I think that part of what’s changed is that a lot of that burden for making sure that the pie was broadly shared took place before government even got involved. If you had stronger unions, you had higher wages. If you had a corporate culture that felt a sense of place and commitment so that the CEO was in Pittsburgh or was in Detroit and felt obliged, partly because of social pressure but partly because they felt a real affinity toward the community, to reinvest in that community and to be seen as a good corporate citizen. Today what you have is quarterly earning reports, compensation levels for CEOs that are tied directly to those quarterly earnings. You’ve got international capital that is demanding maximizing short-term profits. And so what happens is that a lot of the distributional questions that used to be handled in the marketplace through decent wages or healthcare or defined benefit pension plans — those things all are eliminated. And the average employee, the average worker, doesn’t feel any benefit.
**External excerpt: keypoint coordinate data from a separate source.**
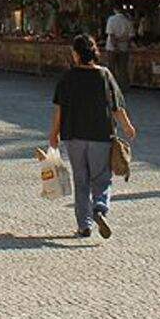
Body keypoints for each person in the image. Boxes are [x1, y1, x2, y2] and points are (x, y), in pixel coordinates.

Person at [48, 34, 137, 239]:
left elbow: (59, 109)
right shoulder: (104, 75)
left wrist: (54, 134)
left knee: (81, 180)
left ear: (76, 54)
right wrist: (128, 126)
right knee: (101, 177)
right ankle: (99, 207)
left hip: (73, 135)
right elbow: (116, 106)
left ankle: (84, 225)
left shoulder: (68, 77)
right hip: (100, 134)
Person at [104, 7, 134, 78]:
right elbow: (130, 36)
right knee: (123, 69)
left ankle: (111, 83)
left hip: (111, 48)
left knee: (111, 69)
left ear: (115, 10)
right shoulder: (128, 20)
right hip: (124, 47)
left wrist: (115, 46)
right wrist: (120, 40)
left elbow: (111, 35)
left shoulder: (111, 19)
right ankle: (122, 83)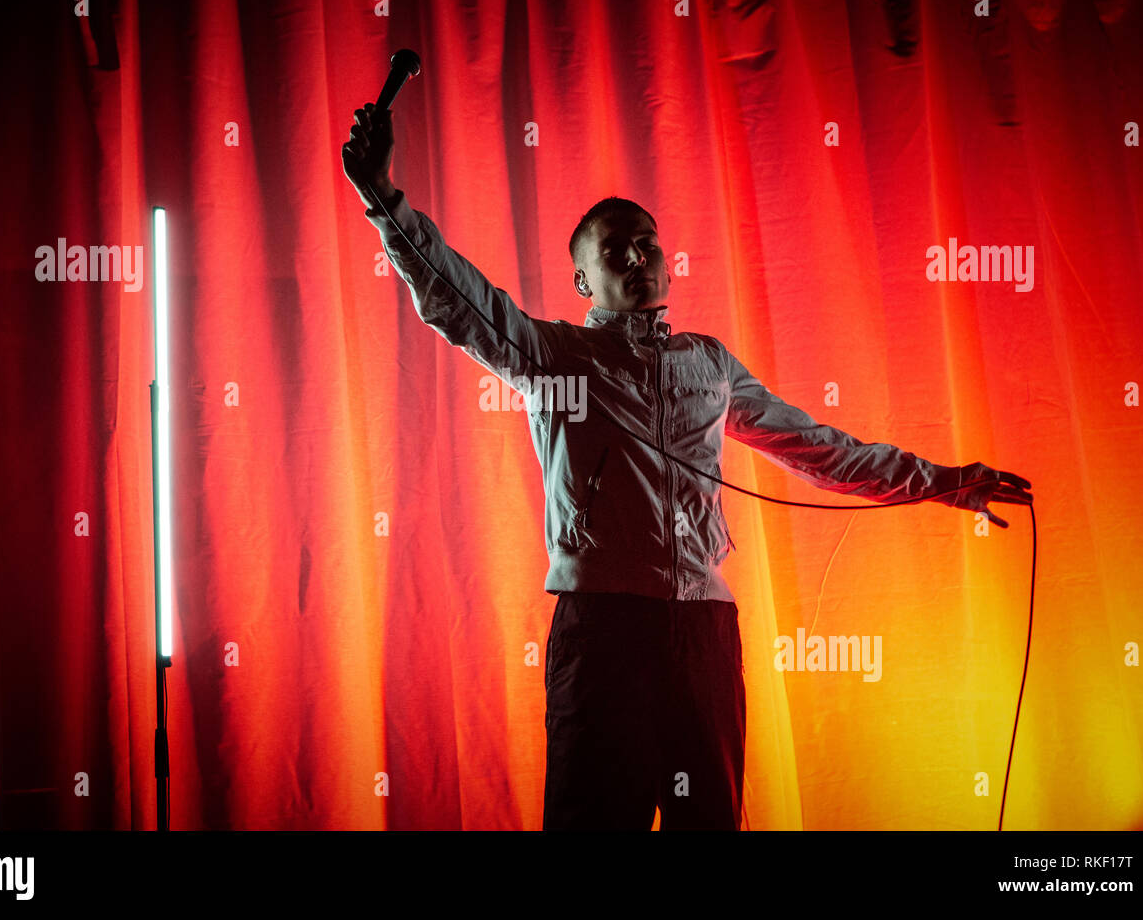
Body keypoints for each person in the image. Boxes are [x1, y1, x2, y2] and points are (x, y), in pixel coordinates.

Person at [340, 102, 1034, 830]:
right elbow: (460, 301)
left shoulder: (708, 364)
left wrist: (947, 484)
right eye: (615, 252)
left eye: (647, 244)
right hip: (604, 630)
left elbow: (824, 450)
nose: (638, 258)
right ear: (583, 282)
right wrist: (384, 197)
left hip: (703, 632)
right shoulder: (555, 359)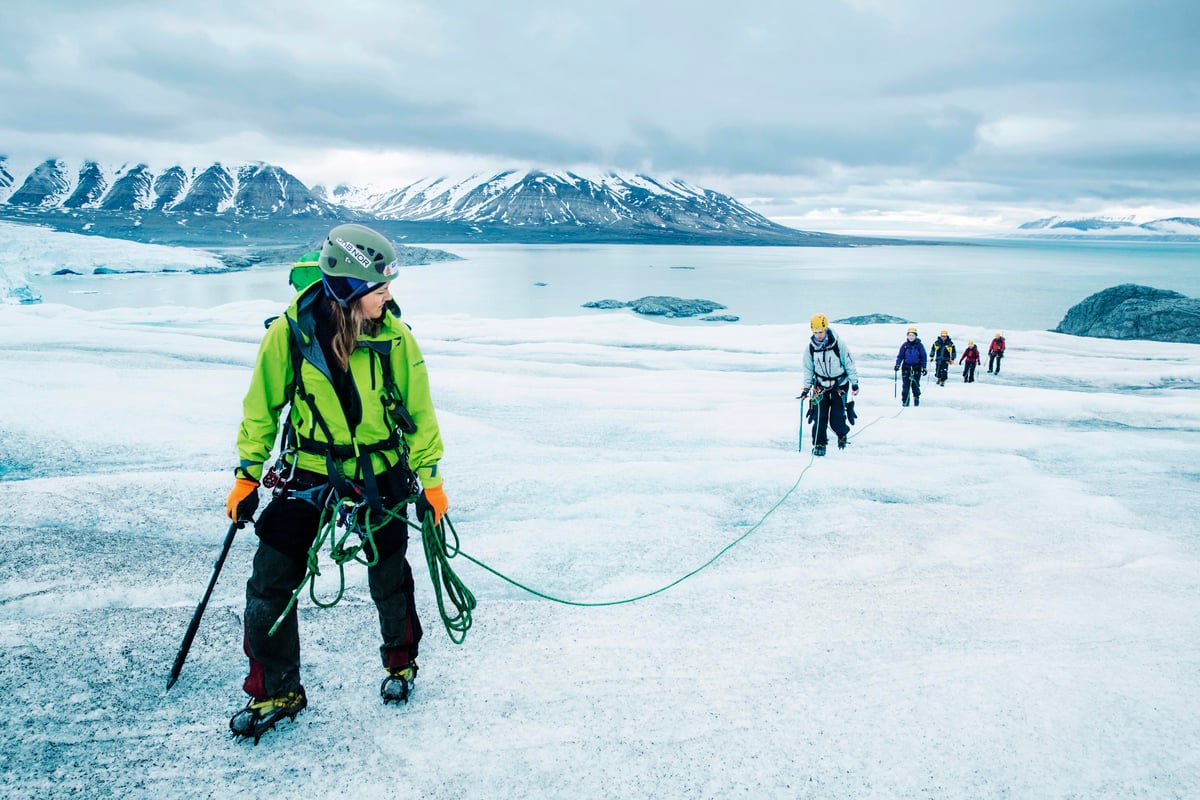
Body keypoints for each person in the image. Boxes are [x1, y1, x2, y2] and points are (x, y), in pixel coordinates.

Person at [224, 223, 448, 742]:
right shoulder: (289, 333)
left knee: (389, 570)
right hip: (311, 468)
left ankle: (400, 664)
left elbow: (420, 412)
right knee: (270, 581)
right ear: (347, 287)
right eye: (378, 285)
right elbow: (262, 409)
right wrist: (246, 476)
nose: (388, 294)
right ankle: (276, 688)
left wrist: (431, 479)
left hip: (378, 468)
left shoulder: (395, 338)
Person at [799, 313, 859, 456]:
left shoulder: (838, 344)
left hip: (840, 384)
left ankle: (842, 433)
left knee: (836, 417)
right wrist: (806, 389)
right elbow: (808, 369)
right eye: (816, 332)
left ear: (826, 329)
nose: (818, 335)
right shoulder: (810, 348)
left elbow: (849, 363)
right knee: (819, 416)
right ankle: (819, 444)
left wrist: (855, 383)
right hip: (820, 386)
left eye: (821, 332)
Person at [894, 326, 927, 407]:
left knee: (915, 385)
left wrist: (924, 367)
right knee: (906, 386)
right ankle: (905, 402)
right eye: (910, 335)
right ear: (907, 336)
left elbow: (923, 357)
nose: (911, 337)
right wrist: (897, 364)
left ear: (915, 336)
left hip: (916, 368)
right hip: (906, 368)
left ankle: (916, 400)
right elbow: (900, 356)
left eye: (913, 335)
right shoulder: (904, 345)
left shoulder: (919, 346)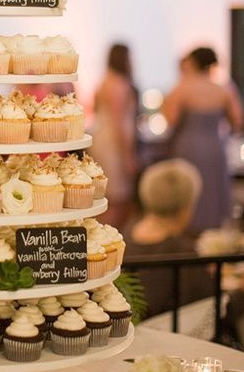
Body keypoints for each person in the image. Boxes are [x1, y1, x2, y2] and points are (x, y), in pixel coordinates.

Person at [162, 47, 244, 233]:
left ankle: (187, 232)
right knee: (213, 192)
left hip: (188, 147)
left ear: (192, 62)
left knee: (189, 190)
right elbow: (237, 121)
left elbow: (170, 120)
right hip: (215, 146)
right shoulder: (223, 89)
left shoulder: (182, 88)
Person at [126, 159, 213, 319]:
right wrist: (243, 293)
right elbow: (208, 312)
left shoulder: (122, 238)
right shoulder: (183, 253)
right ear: (185, 209)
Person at [91, 43, 138, 230]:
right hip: (114, 145)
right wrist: (128, 157)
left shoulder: (103, 82)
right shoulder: (119, 85)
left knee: (107, 196)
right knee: (117, 199)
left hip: (102, 140)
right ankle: (108, 239)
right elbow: (119, 124)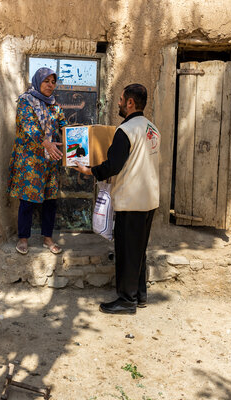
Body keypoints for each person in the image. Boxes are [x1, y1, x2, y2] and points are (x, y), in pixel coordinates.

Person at [74, 84, 160, 315]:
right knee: (138, 250)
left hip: (131, 201)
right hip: (149, 199)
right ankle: (139, 295)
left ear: (130, 103)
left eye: (121, 100)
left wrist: (90, 171)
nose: (119, 104)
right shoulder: (151, 128)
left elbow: (113, 165)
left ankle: (126, 300)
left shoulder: (126, 130)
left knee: (126, 251)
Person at [7, 67, 67, 255]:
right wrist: (46, 143)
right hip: (30, 161)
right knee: (27, 200)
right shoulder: (26, 102)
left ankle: (47, 238)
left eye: (53, 82)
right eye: (46, 81)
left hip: (50, 161)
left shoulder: (54, 105)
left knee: (50, 200)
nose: (50, 85)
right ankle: (23, 238)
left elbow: (64, 125)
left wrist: (78, 140)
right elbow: (29, 128)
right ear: (37, 81)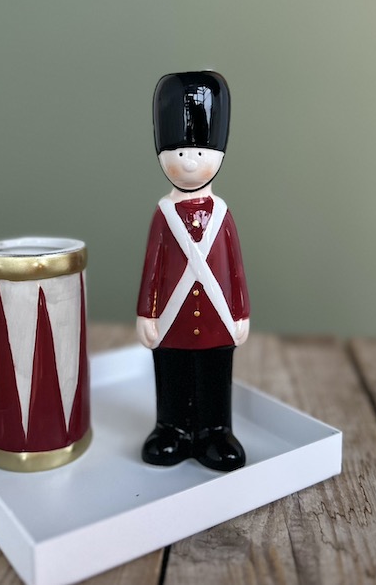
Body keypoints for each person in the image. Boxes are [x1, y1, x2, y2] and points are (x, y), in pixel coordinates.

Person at [136, 71, 250, 472]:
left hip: (217, 320)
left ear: (218, 155)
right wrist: (147, 313)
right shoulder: (163, 214)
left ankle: (214, 431)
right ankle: (172, 428)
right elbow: (152, 267)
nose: (188, 162)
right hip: (173, 320)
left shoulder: (221, 214)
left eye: (200, 153)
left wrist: (240, 312)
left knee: (215, 374)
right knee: (172, 372)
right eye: (179, 152)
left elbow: (235, 269)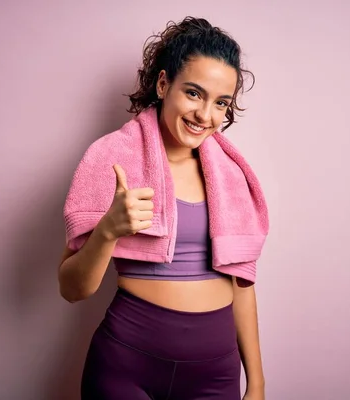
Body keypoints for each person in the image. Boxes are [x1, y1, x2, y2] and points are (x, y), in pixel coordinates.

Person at [59, 17, 267, 400]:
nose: (205, 115)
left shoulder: (231, 177)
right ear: (162, 84)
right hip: (126, 368)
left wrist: (257, 381)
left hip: (215, 377)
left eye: (220, 102)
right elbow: (72, 289)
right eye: (193, 93)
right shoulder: (112, 160)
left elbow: (242, 285)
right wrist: (107, 230)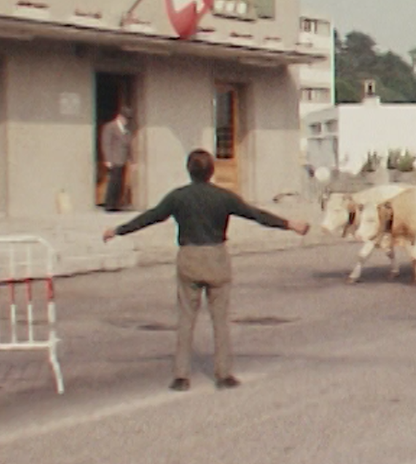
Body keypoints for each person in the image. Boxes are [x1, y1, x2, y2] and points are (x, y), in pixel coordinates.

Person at [103, 149, 310, 391]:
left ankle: (181, 376)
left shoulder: (178, 197)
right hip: (216, 258)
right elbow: (256, 215)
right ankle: (223, 375)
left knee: (186, 319)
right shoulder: (223, 197)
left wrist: (118, 230)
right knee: (220, 320)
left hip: (189, 257)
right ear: (212, 171)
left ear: (189, 171)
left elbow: (151, 217)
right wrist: (290, 224)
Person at [101, 106, 134, 212]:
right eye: (125, 118)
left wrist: (131, 160)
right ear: (119, 117)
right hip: (114, 159)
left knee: (120, 183)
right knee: (113, 182)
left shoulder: (126, 130)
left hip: (122, 159)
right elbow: (106, 143)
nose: (126, 121)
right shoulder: (110, 127)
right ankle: (109, 204)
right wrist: (108, 159)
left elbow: (128, 146)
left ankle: (116, 204)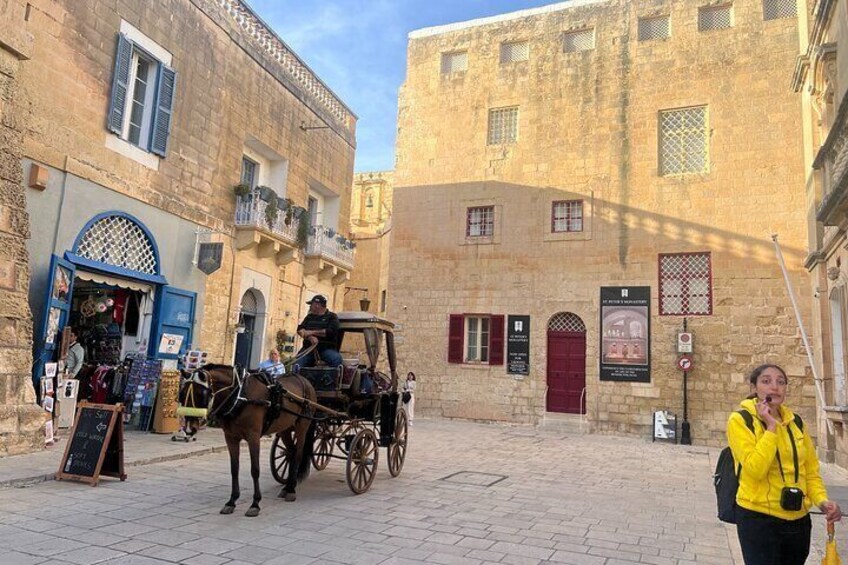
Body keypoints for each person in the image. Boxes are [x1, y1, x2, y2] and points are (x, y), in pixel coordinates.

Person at [727, 364, 842, 565]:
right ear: (754, 388)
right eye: (766, 381)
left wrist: (823, 501)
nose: (775, 387)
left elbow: (810, 470)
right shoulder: (741, 420)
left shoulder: (795, 422)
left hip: (797, 520)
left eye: (781, 382)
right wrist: (771, 427)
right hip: (759, 518)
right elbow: (755, 469)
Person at [295, 295, 342, 368]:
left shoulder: (332, 317)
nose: (310, 307)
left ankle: (332, 378)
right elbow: (300, 329)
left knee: (336, 359)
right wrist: (309, 337)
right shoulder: (309, 317)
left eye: (311, 305)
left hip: (326, 349)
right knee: (297, 364)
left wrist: (310, 332)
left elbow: (330, 332)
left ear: (318, 305)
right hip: (308, 349)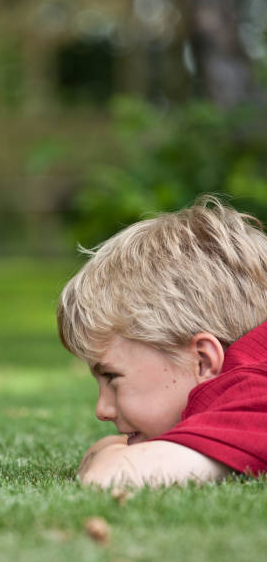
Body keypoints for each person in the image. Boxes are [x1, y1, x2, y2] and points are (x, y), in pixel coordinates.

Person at [57, 195, 267, 489]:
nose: (102, 410)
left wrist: (108, 452)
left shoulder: (257, 393)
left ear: (203, 362)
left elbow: (113, 474)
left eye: (113, 377)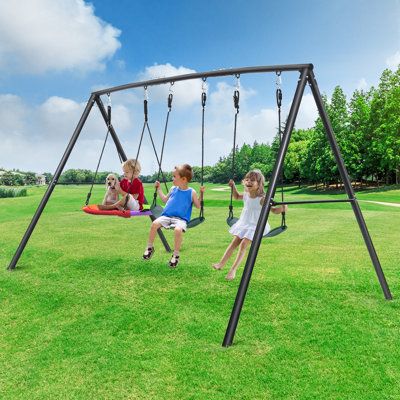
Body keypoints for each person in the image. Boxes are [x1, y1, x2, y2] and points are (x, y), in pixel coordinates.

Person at [212, 169, 287, 281]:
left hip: (257, 226)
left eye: (253, 180)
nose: (249, 182)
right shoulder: (247, 194)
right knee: (234, 242)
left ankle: (233, 270)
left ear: (259, 184)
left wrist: (283, 208)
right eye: (247, 179)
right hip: (244, 223)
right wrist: (233, 187)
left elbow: (274, 210)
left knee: (243, 245)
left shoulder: (262, 198)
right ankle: (221, 264)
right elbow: (236, 197)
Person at [143, 163, 205, 268]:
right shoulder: (173, 189)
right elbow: (164, 199)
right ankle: (150, 248)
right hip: (166, 216)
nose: (172, 178)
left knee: (177, 230)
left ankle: (175, 255)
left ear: (184, 179)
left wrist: (201, 194)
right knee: (154, 224)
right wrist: (158, 189)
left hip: (180, 219)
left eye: (174, 177)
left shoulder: (191, 192)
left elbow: (198, 206)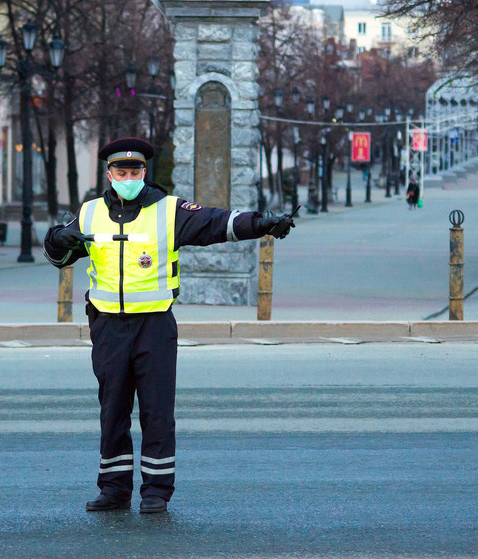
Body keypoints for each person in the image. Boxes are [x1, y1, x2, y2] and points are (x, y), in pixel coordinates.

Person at [43, 138, 296, 514]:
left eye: (135, 171)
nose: (128, 178)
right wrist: (58, 238)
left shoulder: (167, 210)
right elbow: (58, 256)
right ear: (109, 174)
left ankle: (156, 491)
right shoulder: (90, 212)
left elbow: (215, 222)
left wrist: (262, 223)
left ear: (145, 173)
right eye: (121, 172)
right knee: (112, 410)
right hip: (107, 326)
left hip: (155, 325)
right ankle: (113, 489)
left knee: (157, 410)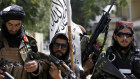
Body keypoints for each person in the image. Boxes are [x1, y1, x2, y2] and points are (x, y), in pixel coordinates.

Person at [0, 4, 42, 79]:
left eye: (17, 25)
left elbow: (40, 63)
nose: (13, 29)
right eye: (10, 24)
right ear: (4, 23)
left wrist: (36, 66)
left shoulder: (28, 41)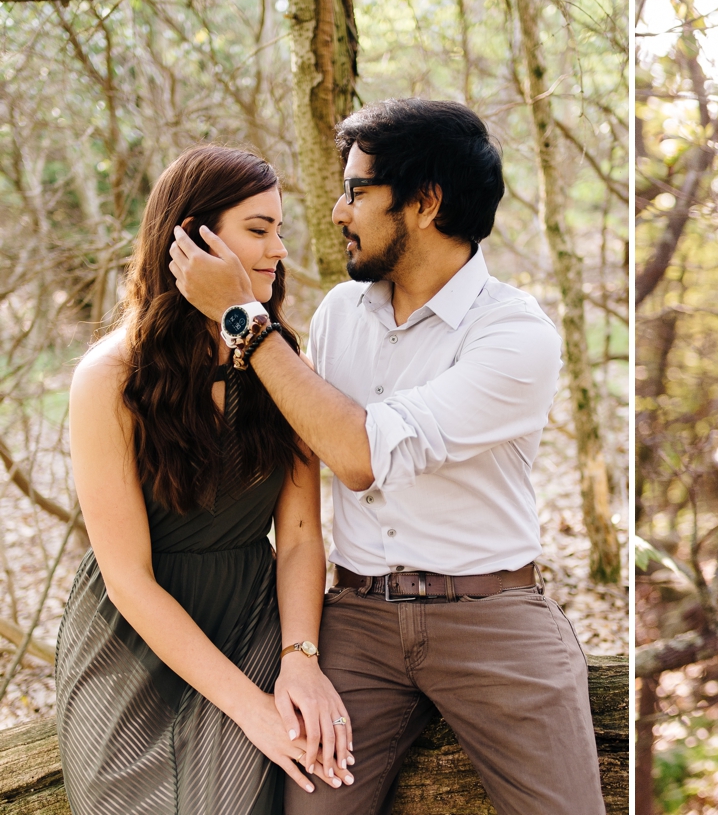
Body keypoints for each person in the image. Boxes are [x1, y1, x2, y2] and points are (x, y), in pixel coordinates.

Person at [168, 99, 603, 815]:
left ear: (425, 203)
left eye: (358, 191)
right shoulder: (342, 314)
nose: (340, 211)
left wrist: (243, 317)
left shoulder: (516, 336)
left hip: (491, 615)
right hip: (358, 622)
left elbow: (361, 453)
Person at [58, 145, 353, 815]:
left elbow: (303, 533)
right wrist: (252, 710)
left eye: (280, 230)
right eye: (258, 230)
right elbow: (127, 578)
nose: (278, 250)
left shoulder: (279, 358)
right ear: (192, 238)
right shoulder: (107, 378)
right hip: (133, 637)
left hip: (253, 616)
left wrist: (300, 658)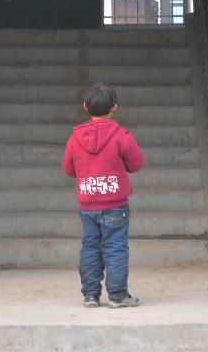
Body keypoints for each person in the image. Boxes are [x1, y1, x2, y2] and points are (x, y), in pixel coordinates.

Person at [63, 83, 145, 308]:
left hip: (88, 204)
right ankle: (118, 296)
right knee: (115, 247)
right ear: (115, 107)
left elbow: (69, 169)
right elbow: (136, 163)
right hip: (115, 205)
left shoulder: (75, 138)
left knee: (90, 246)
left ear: (85, 107)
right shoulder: (121, 136)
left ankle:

I know Obama is constrained by the realities of the limitations of power to pass legislation. But it is quite striking to me that while he well understands the problems of income inequality and stagnating wages, his trade policies are so counter to the interests of American workers. The promoters of the Trans-Pacific Partnership, which Obama is trying to convince Congress to give him fast-track authority for, say that the problems of NAFTA won’t be repeated here and that the TPP will create American jobs. There is simply no reason to believe this. The TPP will just continue the process of the worldwide race to the bottom while protecting corporations from lawsuits and giving workers even less power than they do now to live a dignified life. It’s very difficult for me to believe that someone who supports the TPP and hires advisors like Larry Summers and Tim Geithner really has the interests of American workers in mind. Or maybe Obama does have their interests in mind, but is so under the control of the dominant ideologies of neoliberalism and global capitalism that he can’t see beyond his limited horizons to understand that a significant departure from current economic orthodoxies is necessary to reverse these trends. It’s certainly true that some of these problems are bigger than anything any president could do; the U.S. isn’t going to be in a position where so many of the world’s nations are either recovering from war or opting out of the global economy again. But Obama’s plans for the TPP are certainly not going to help.

I’m glad my president understand the roots of these problems. I just wish he could articulate better solutions.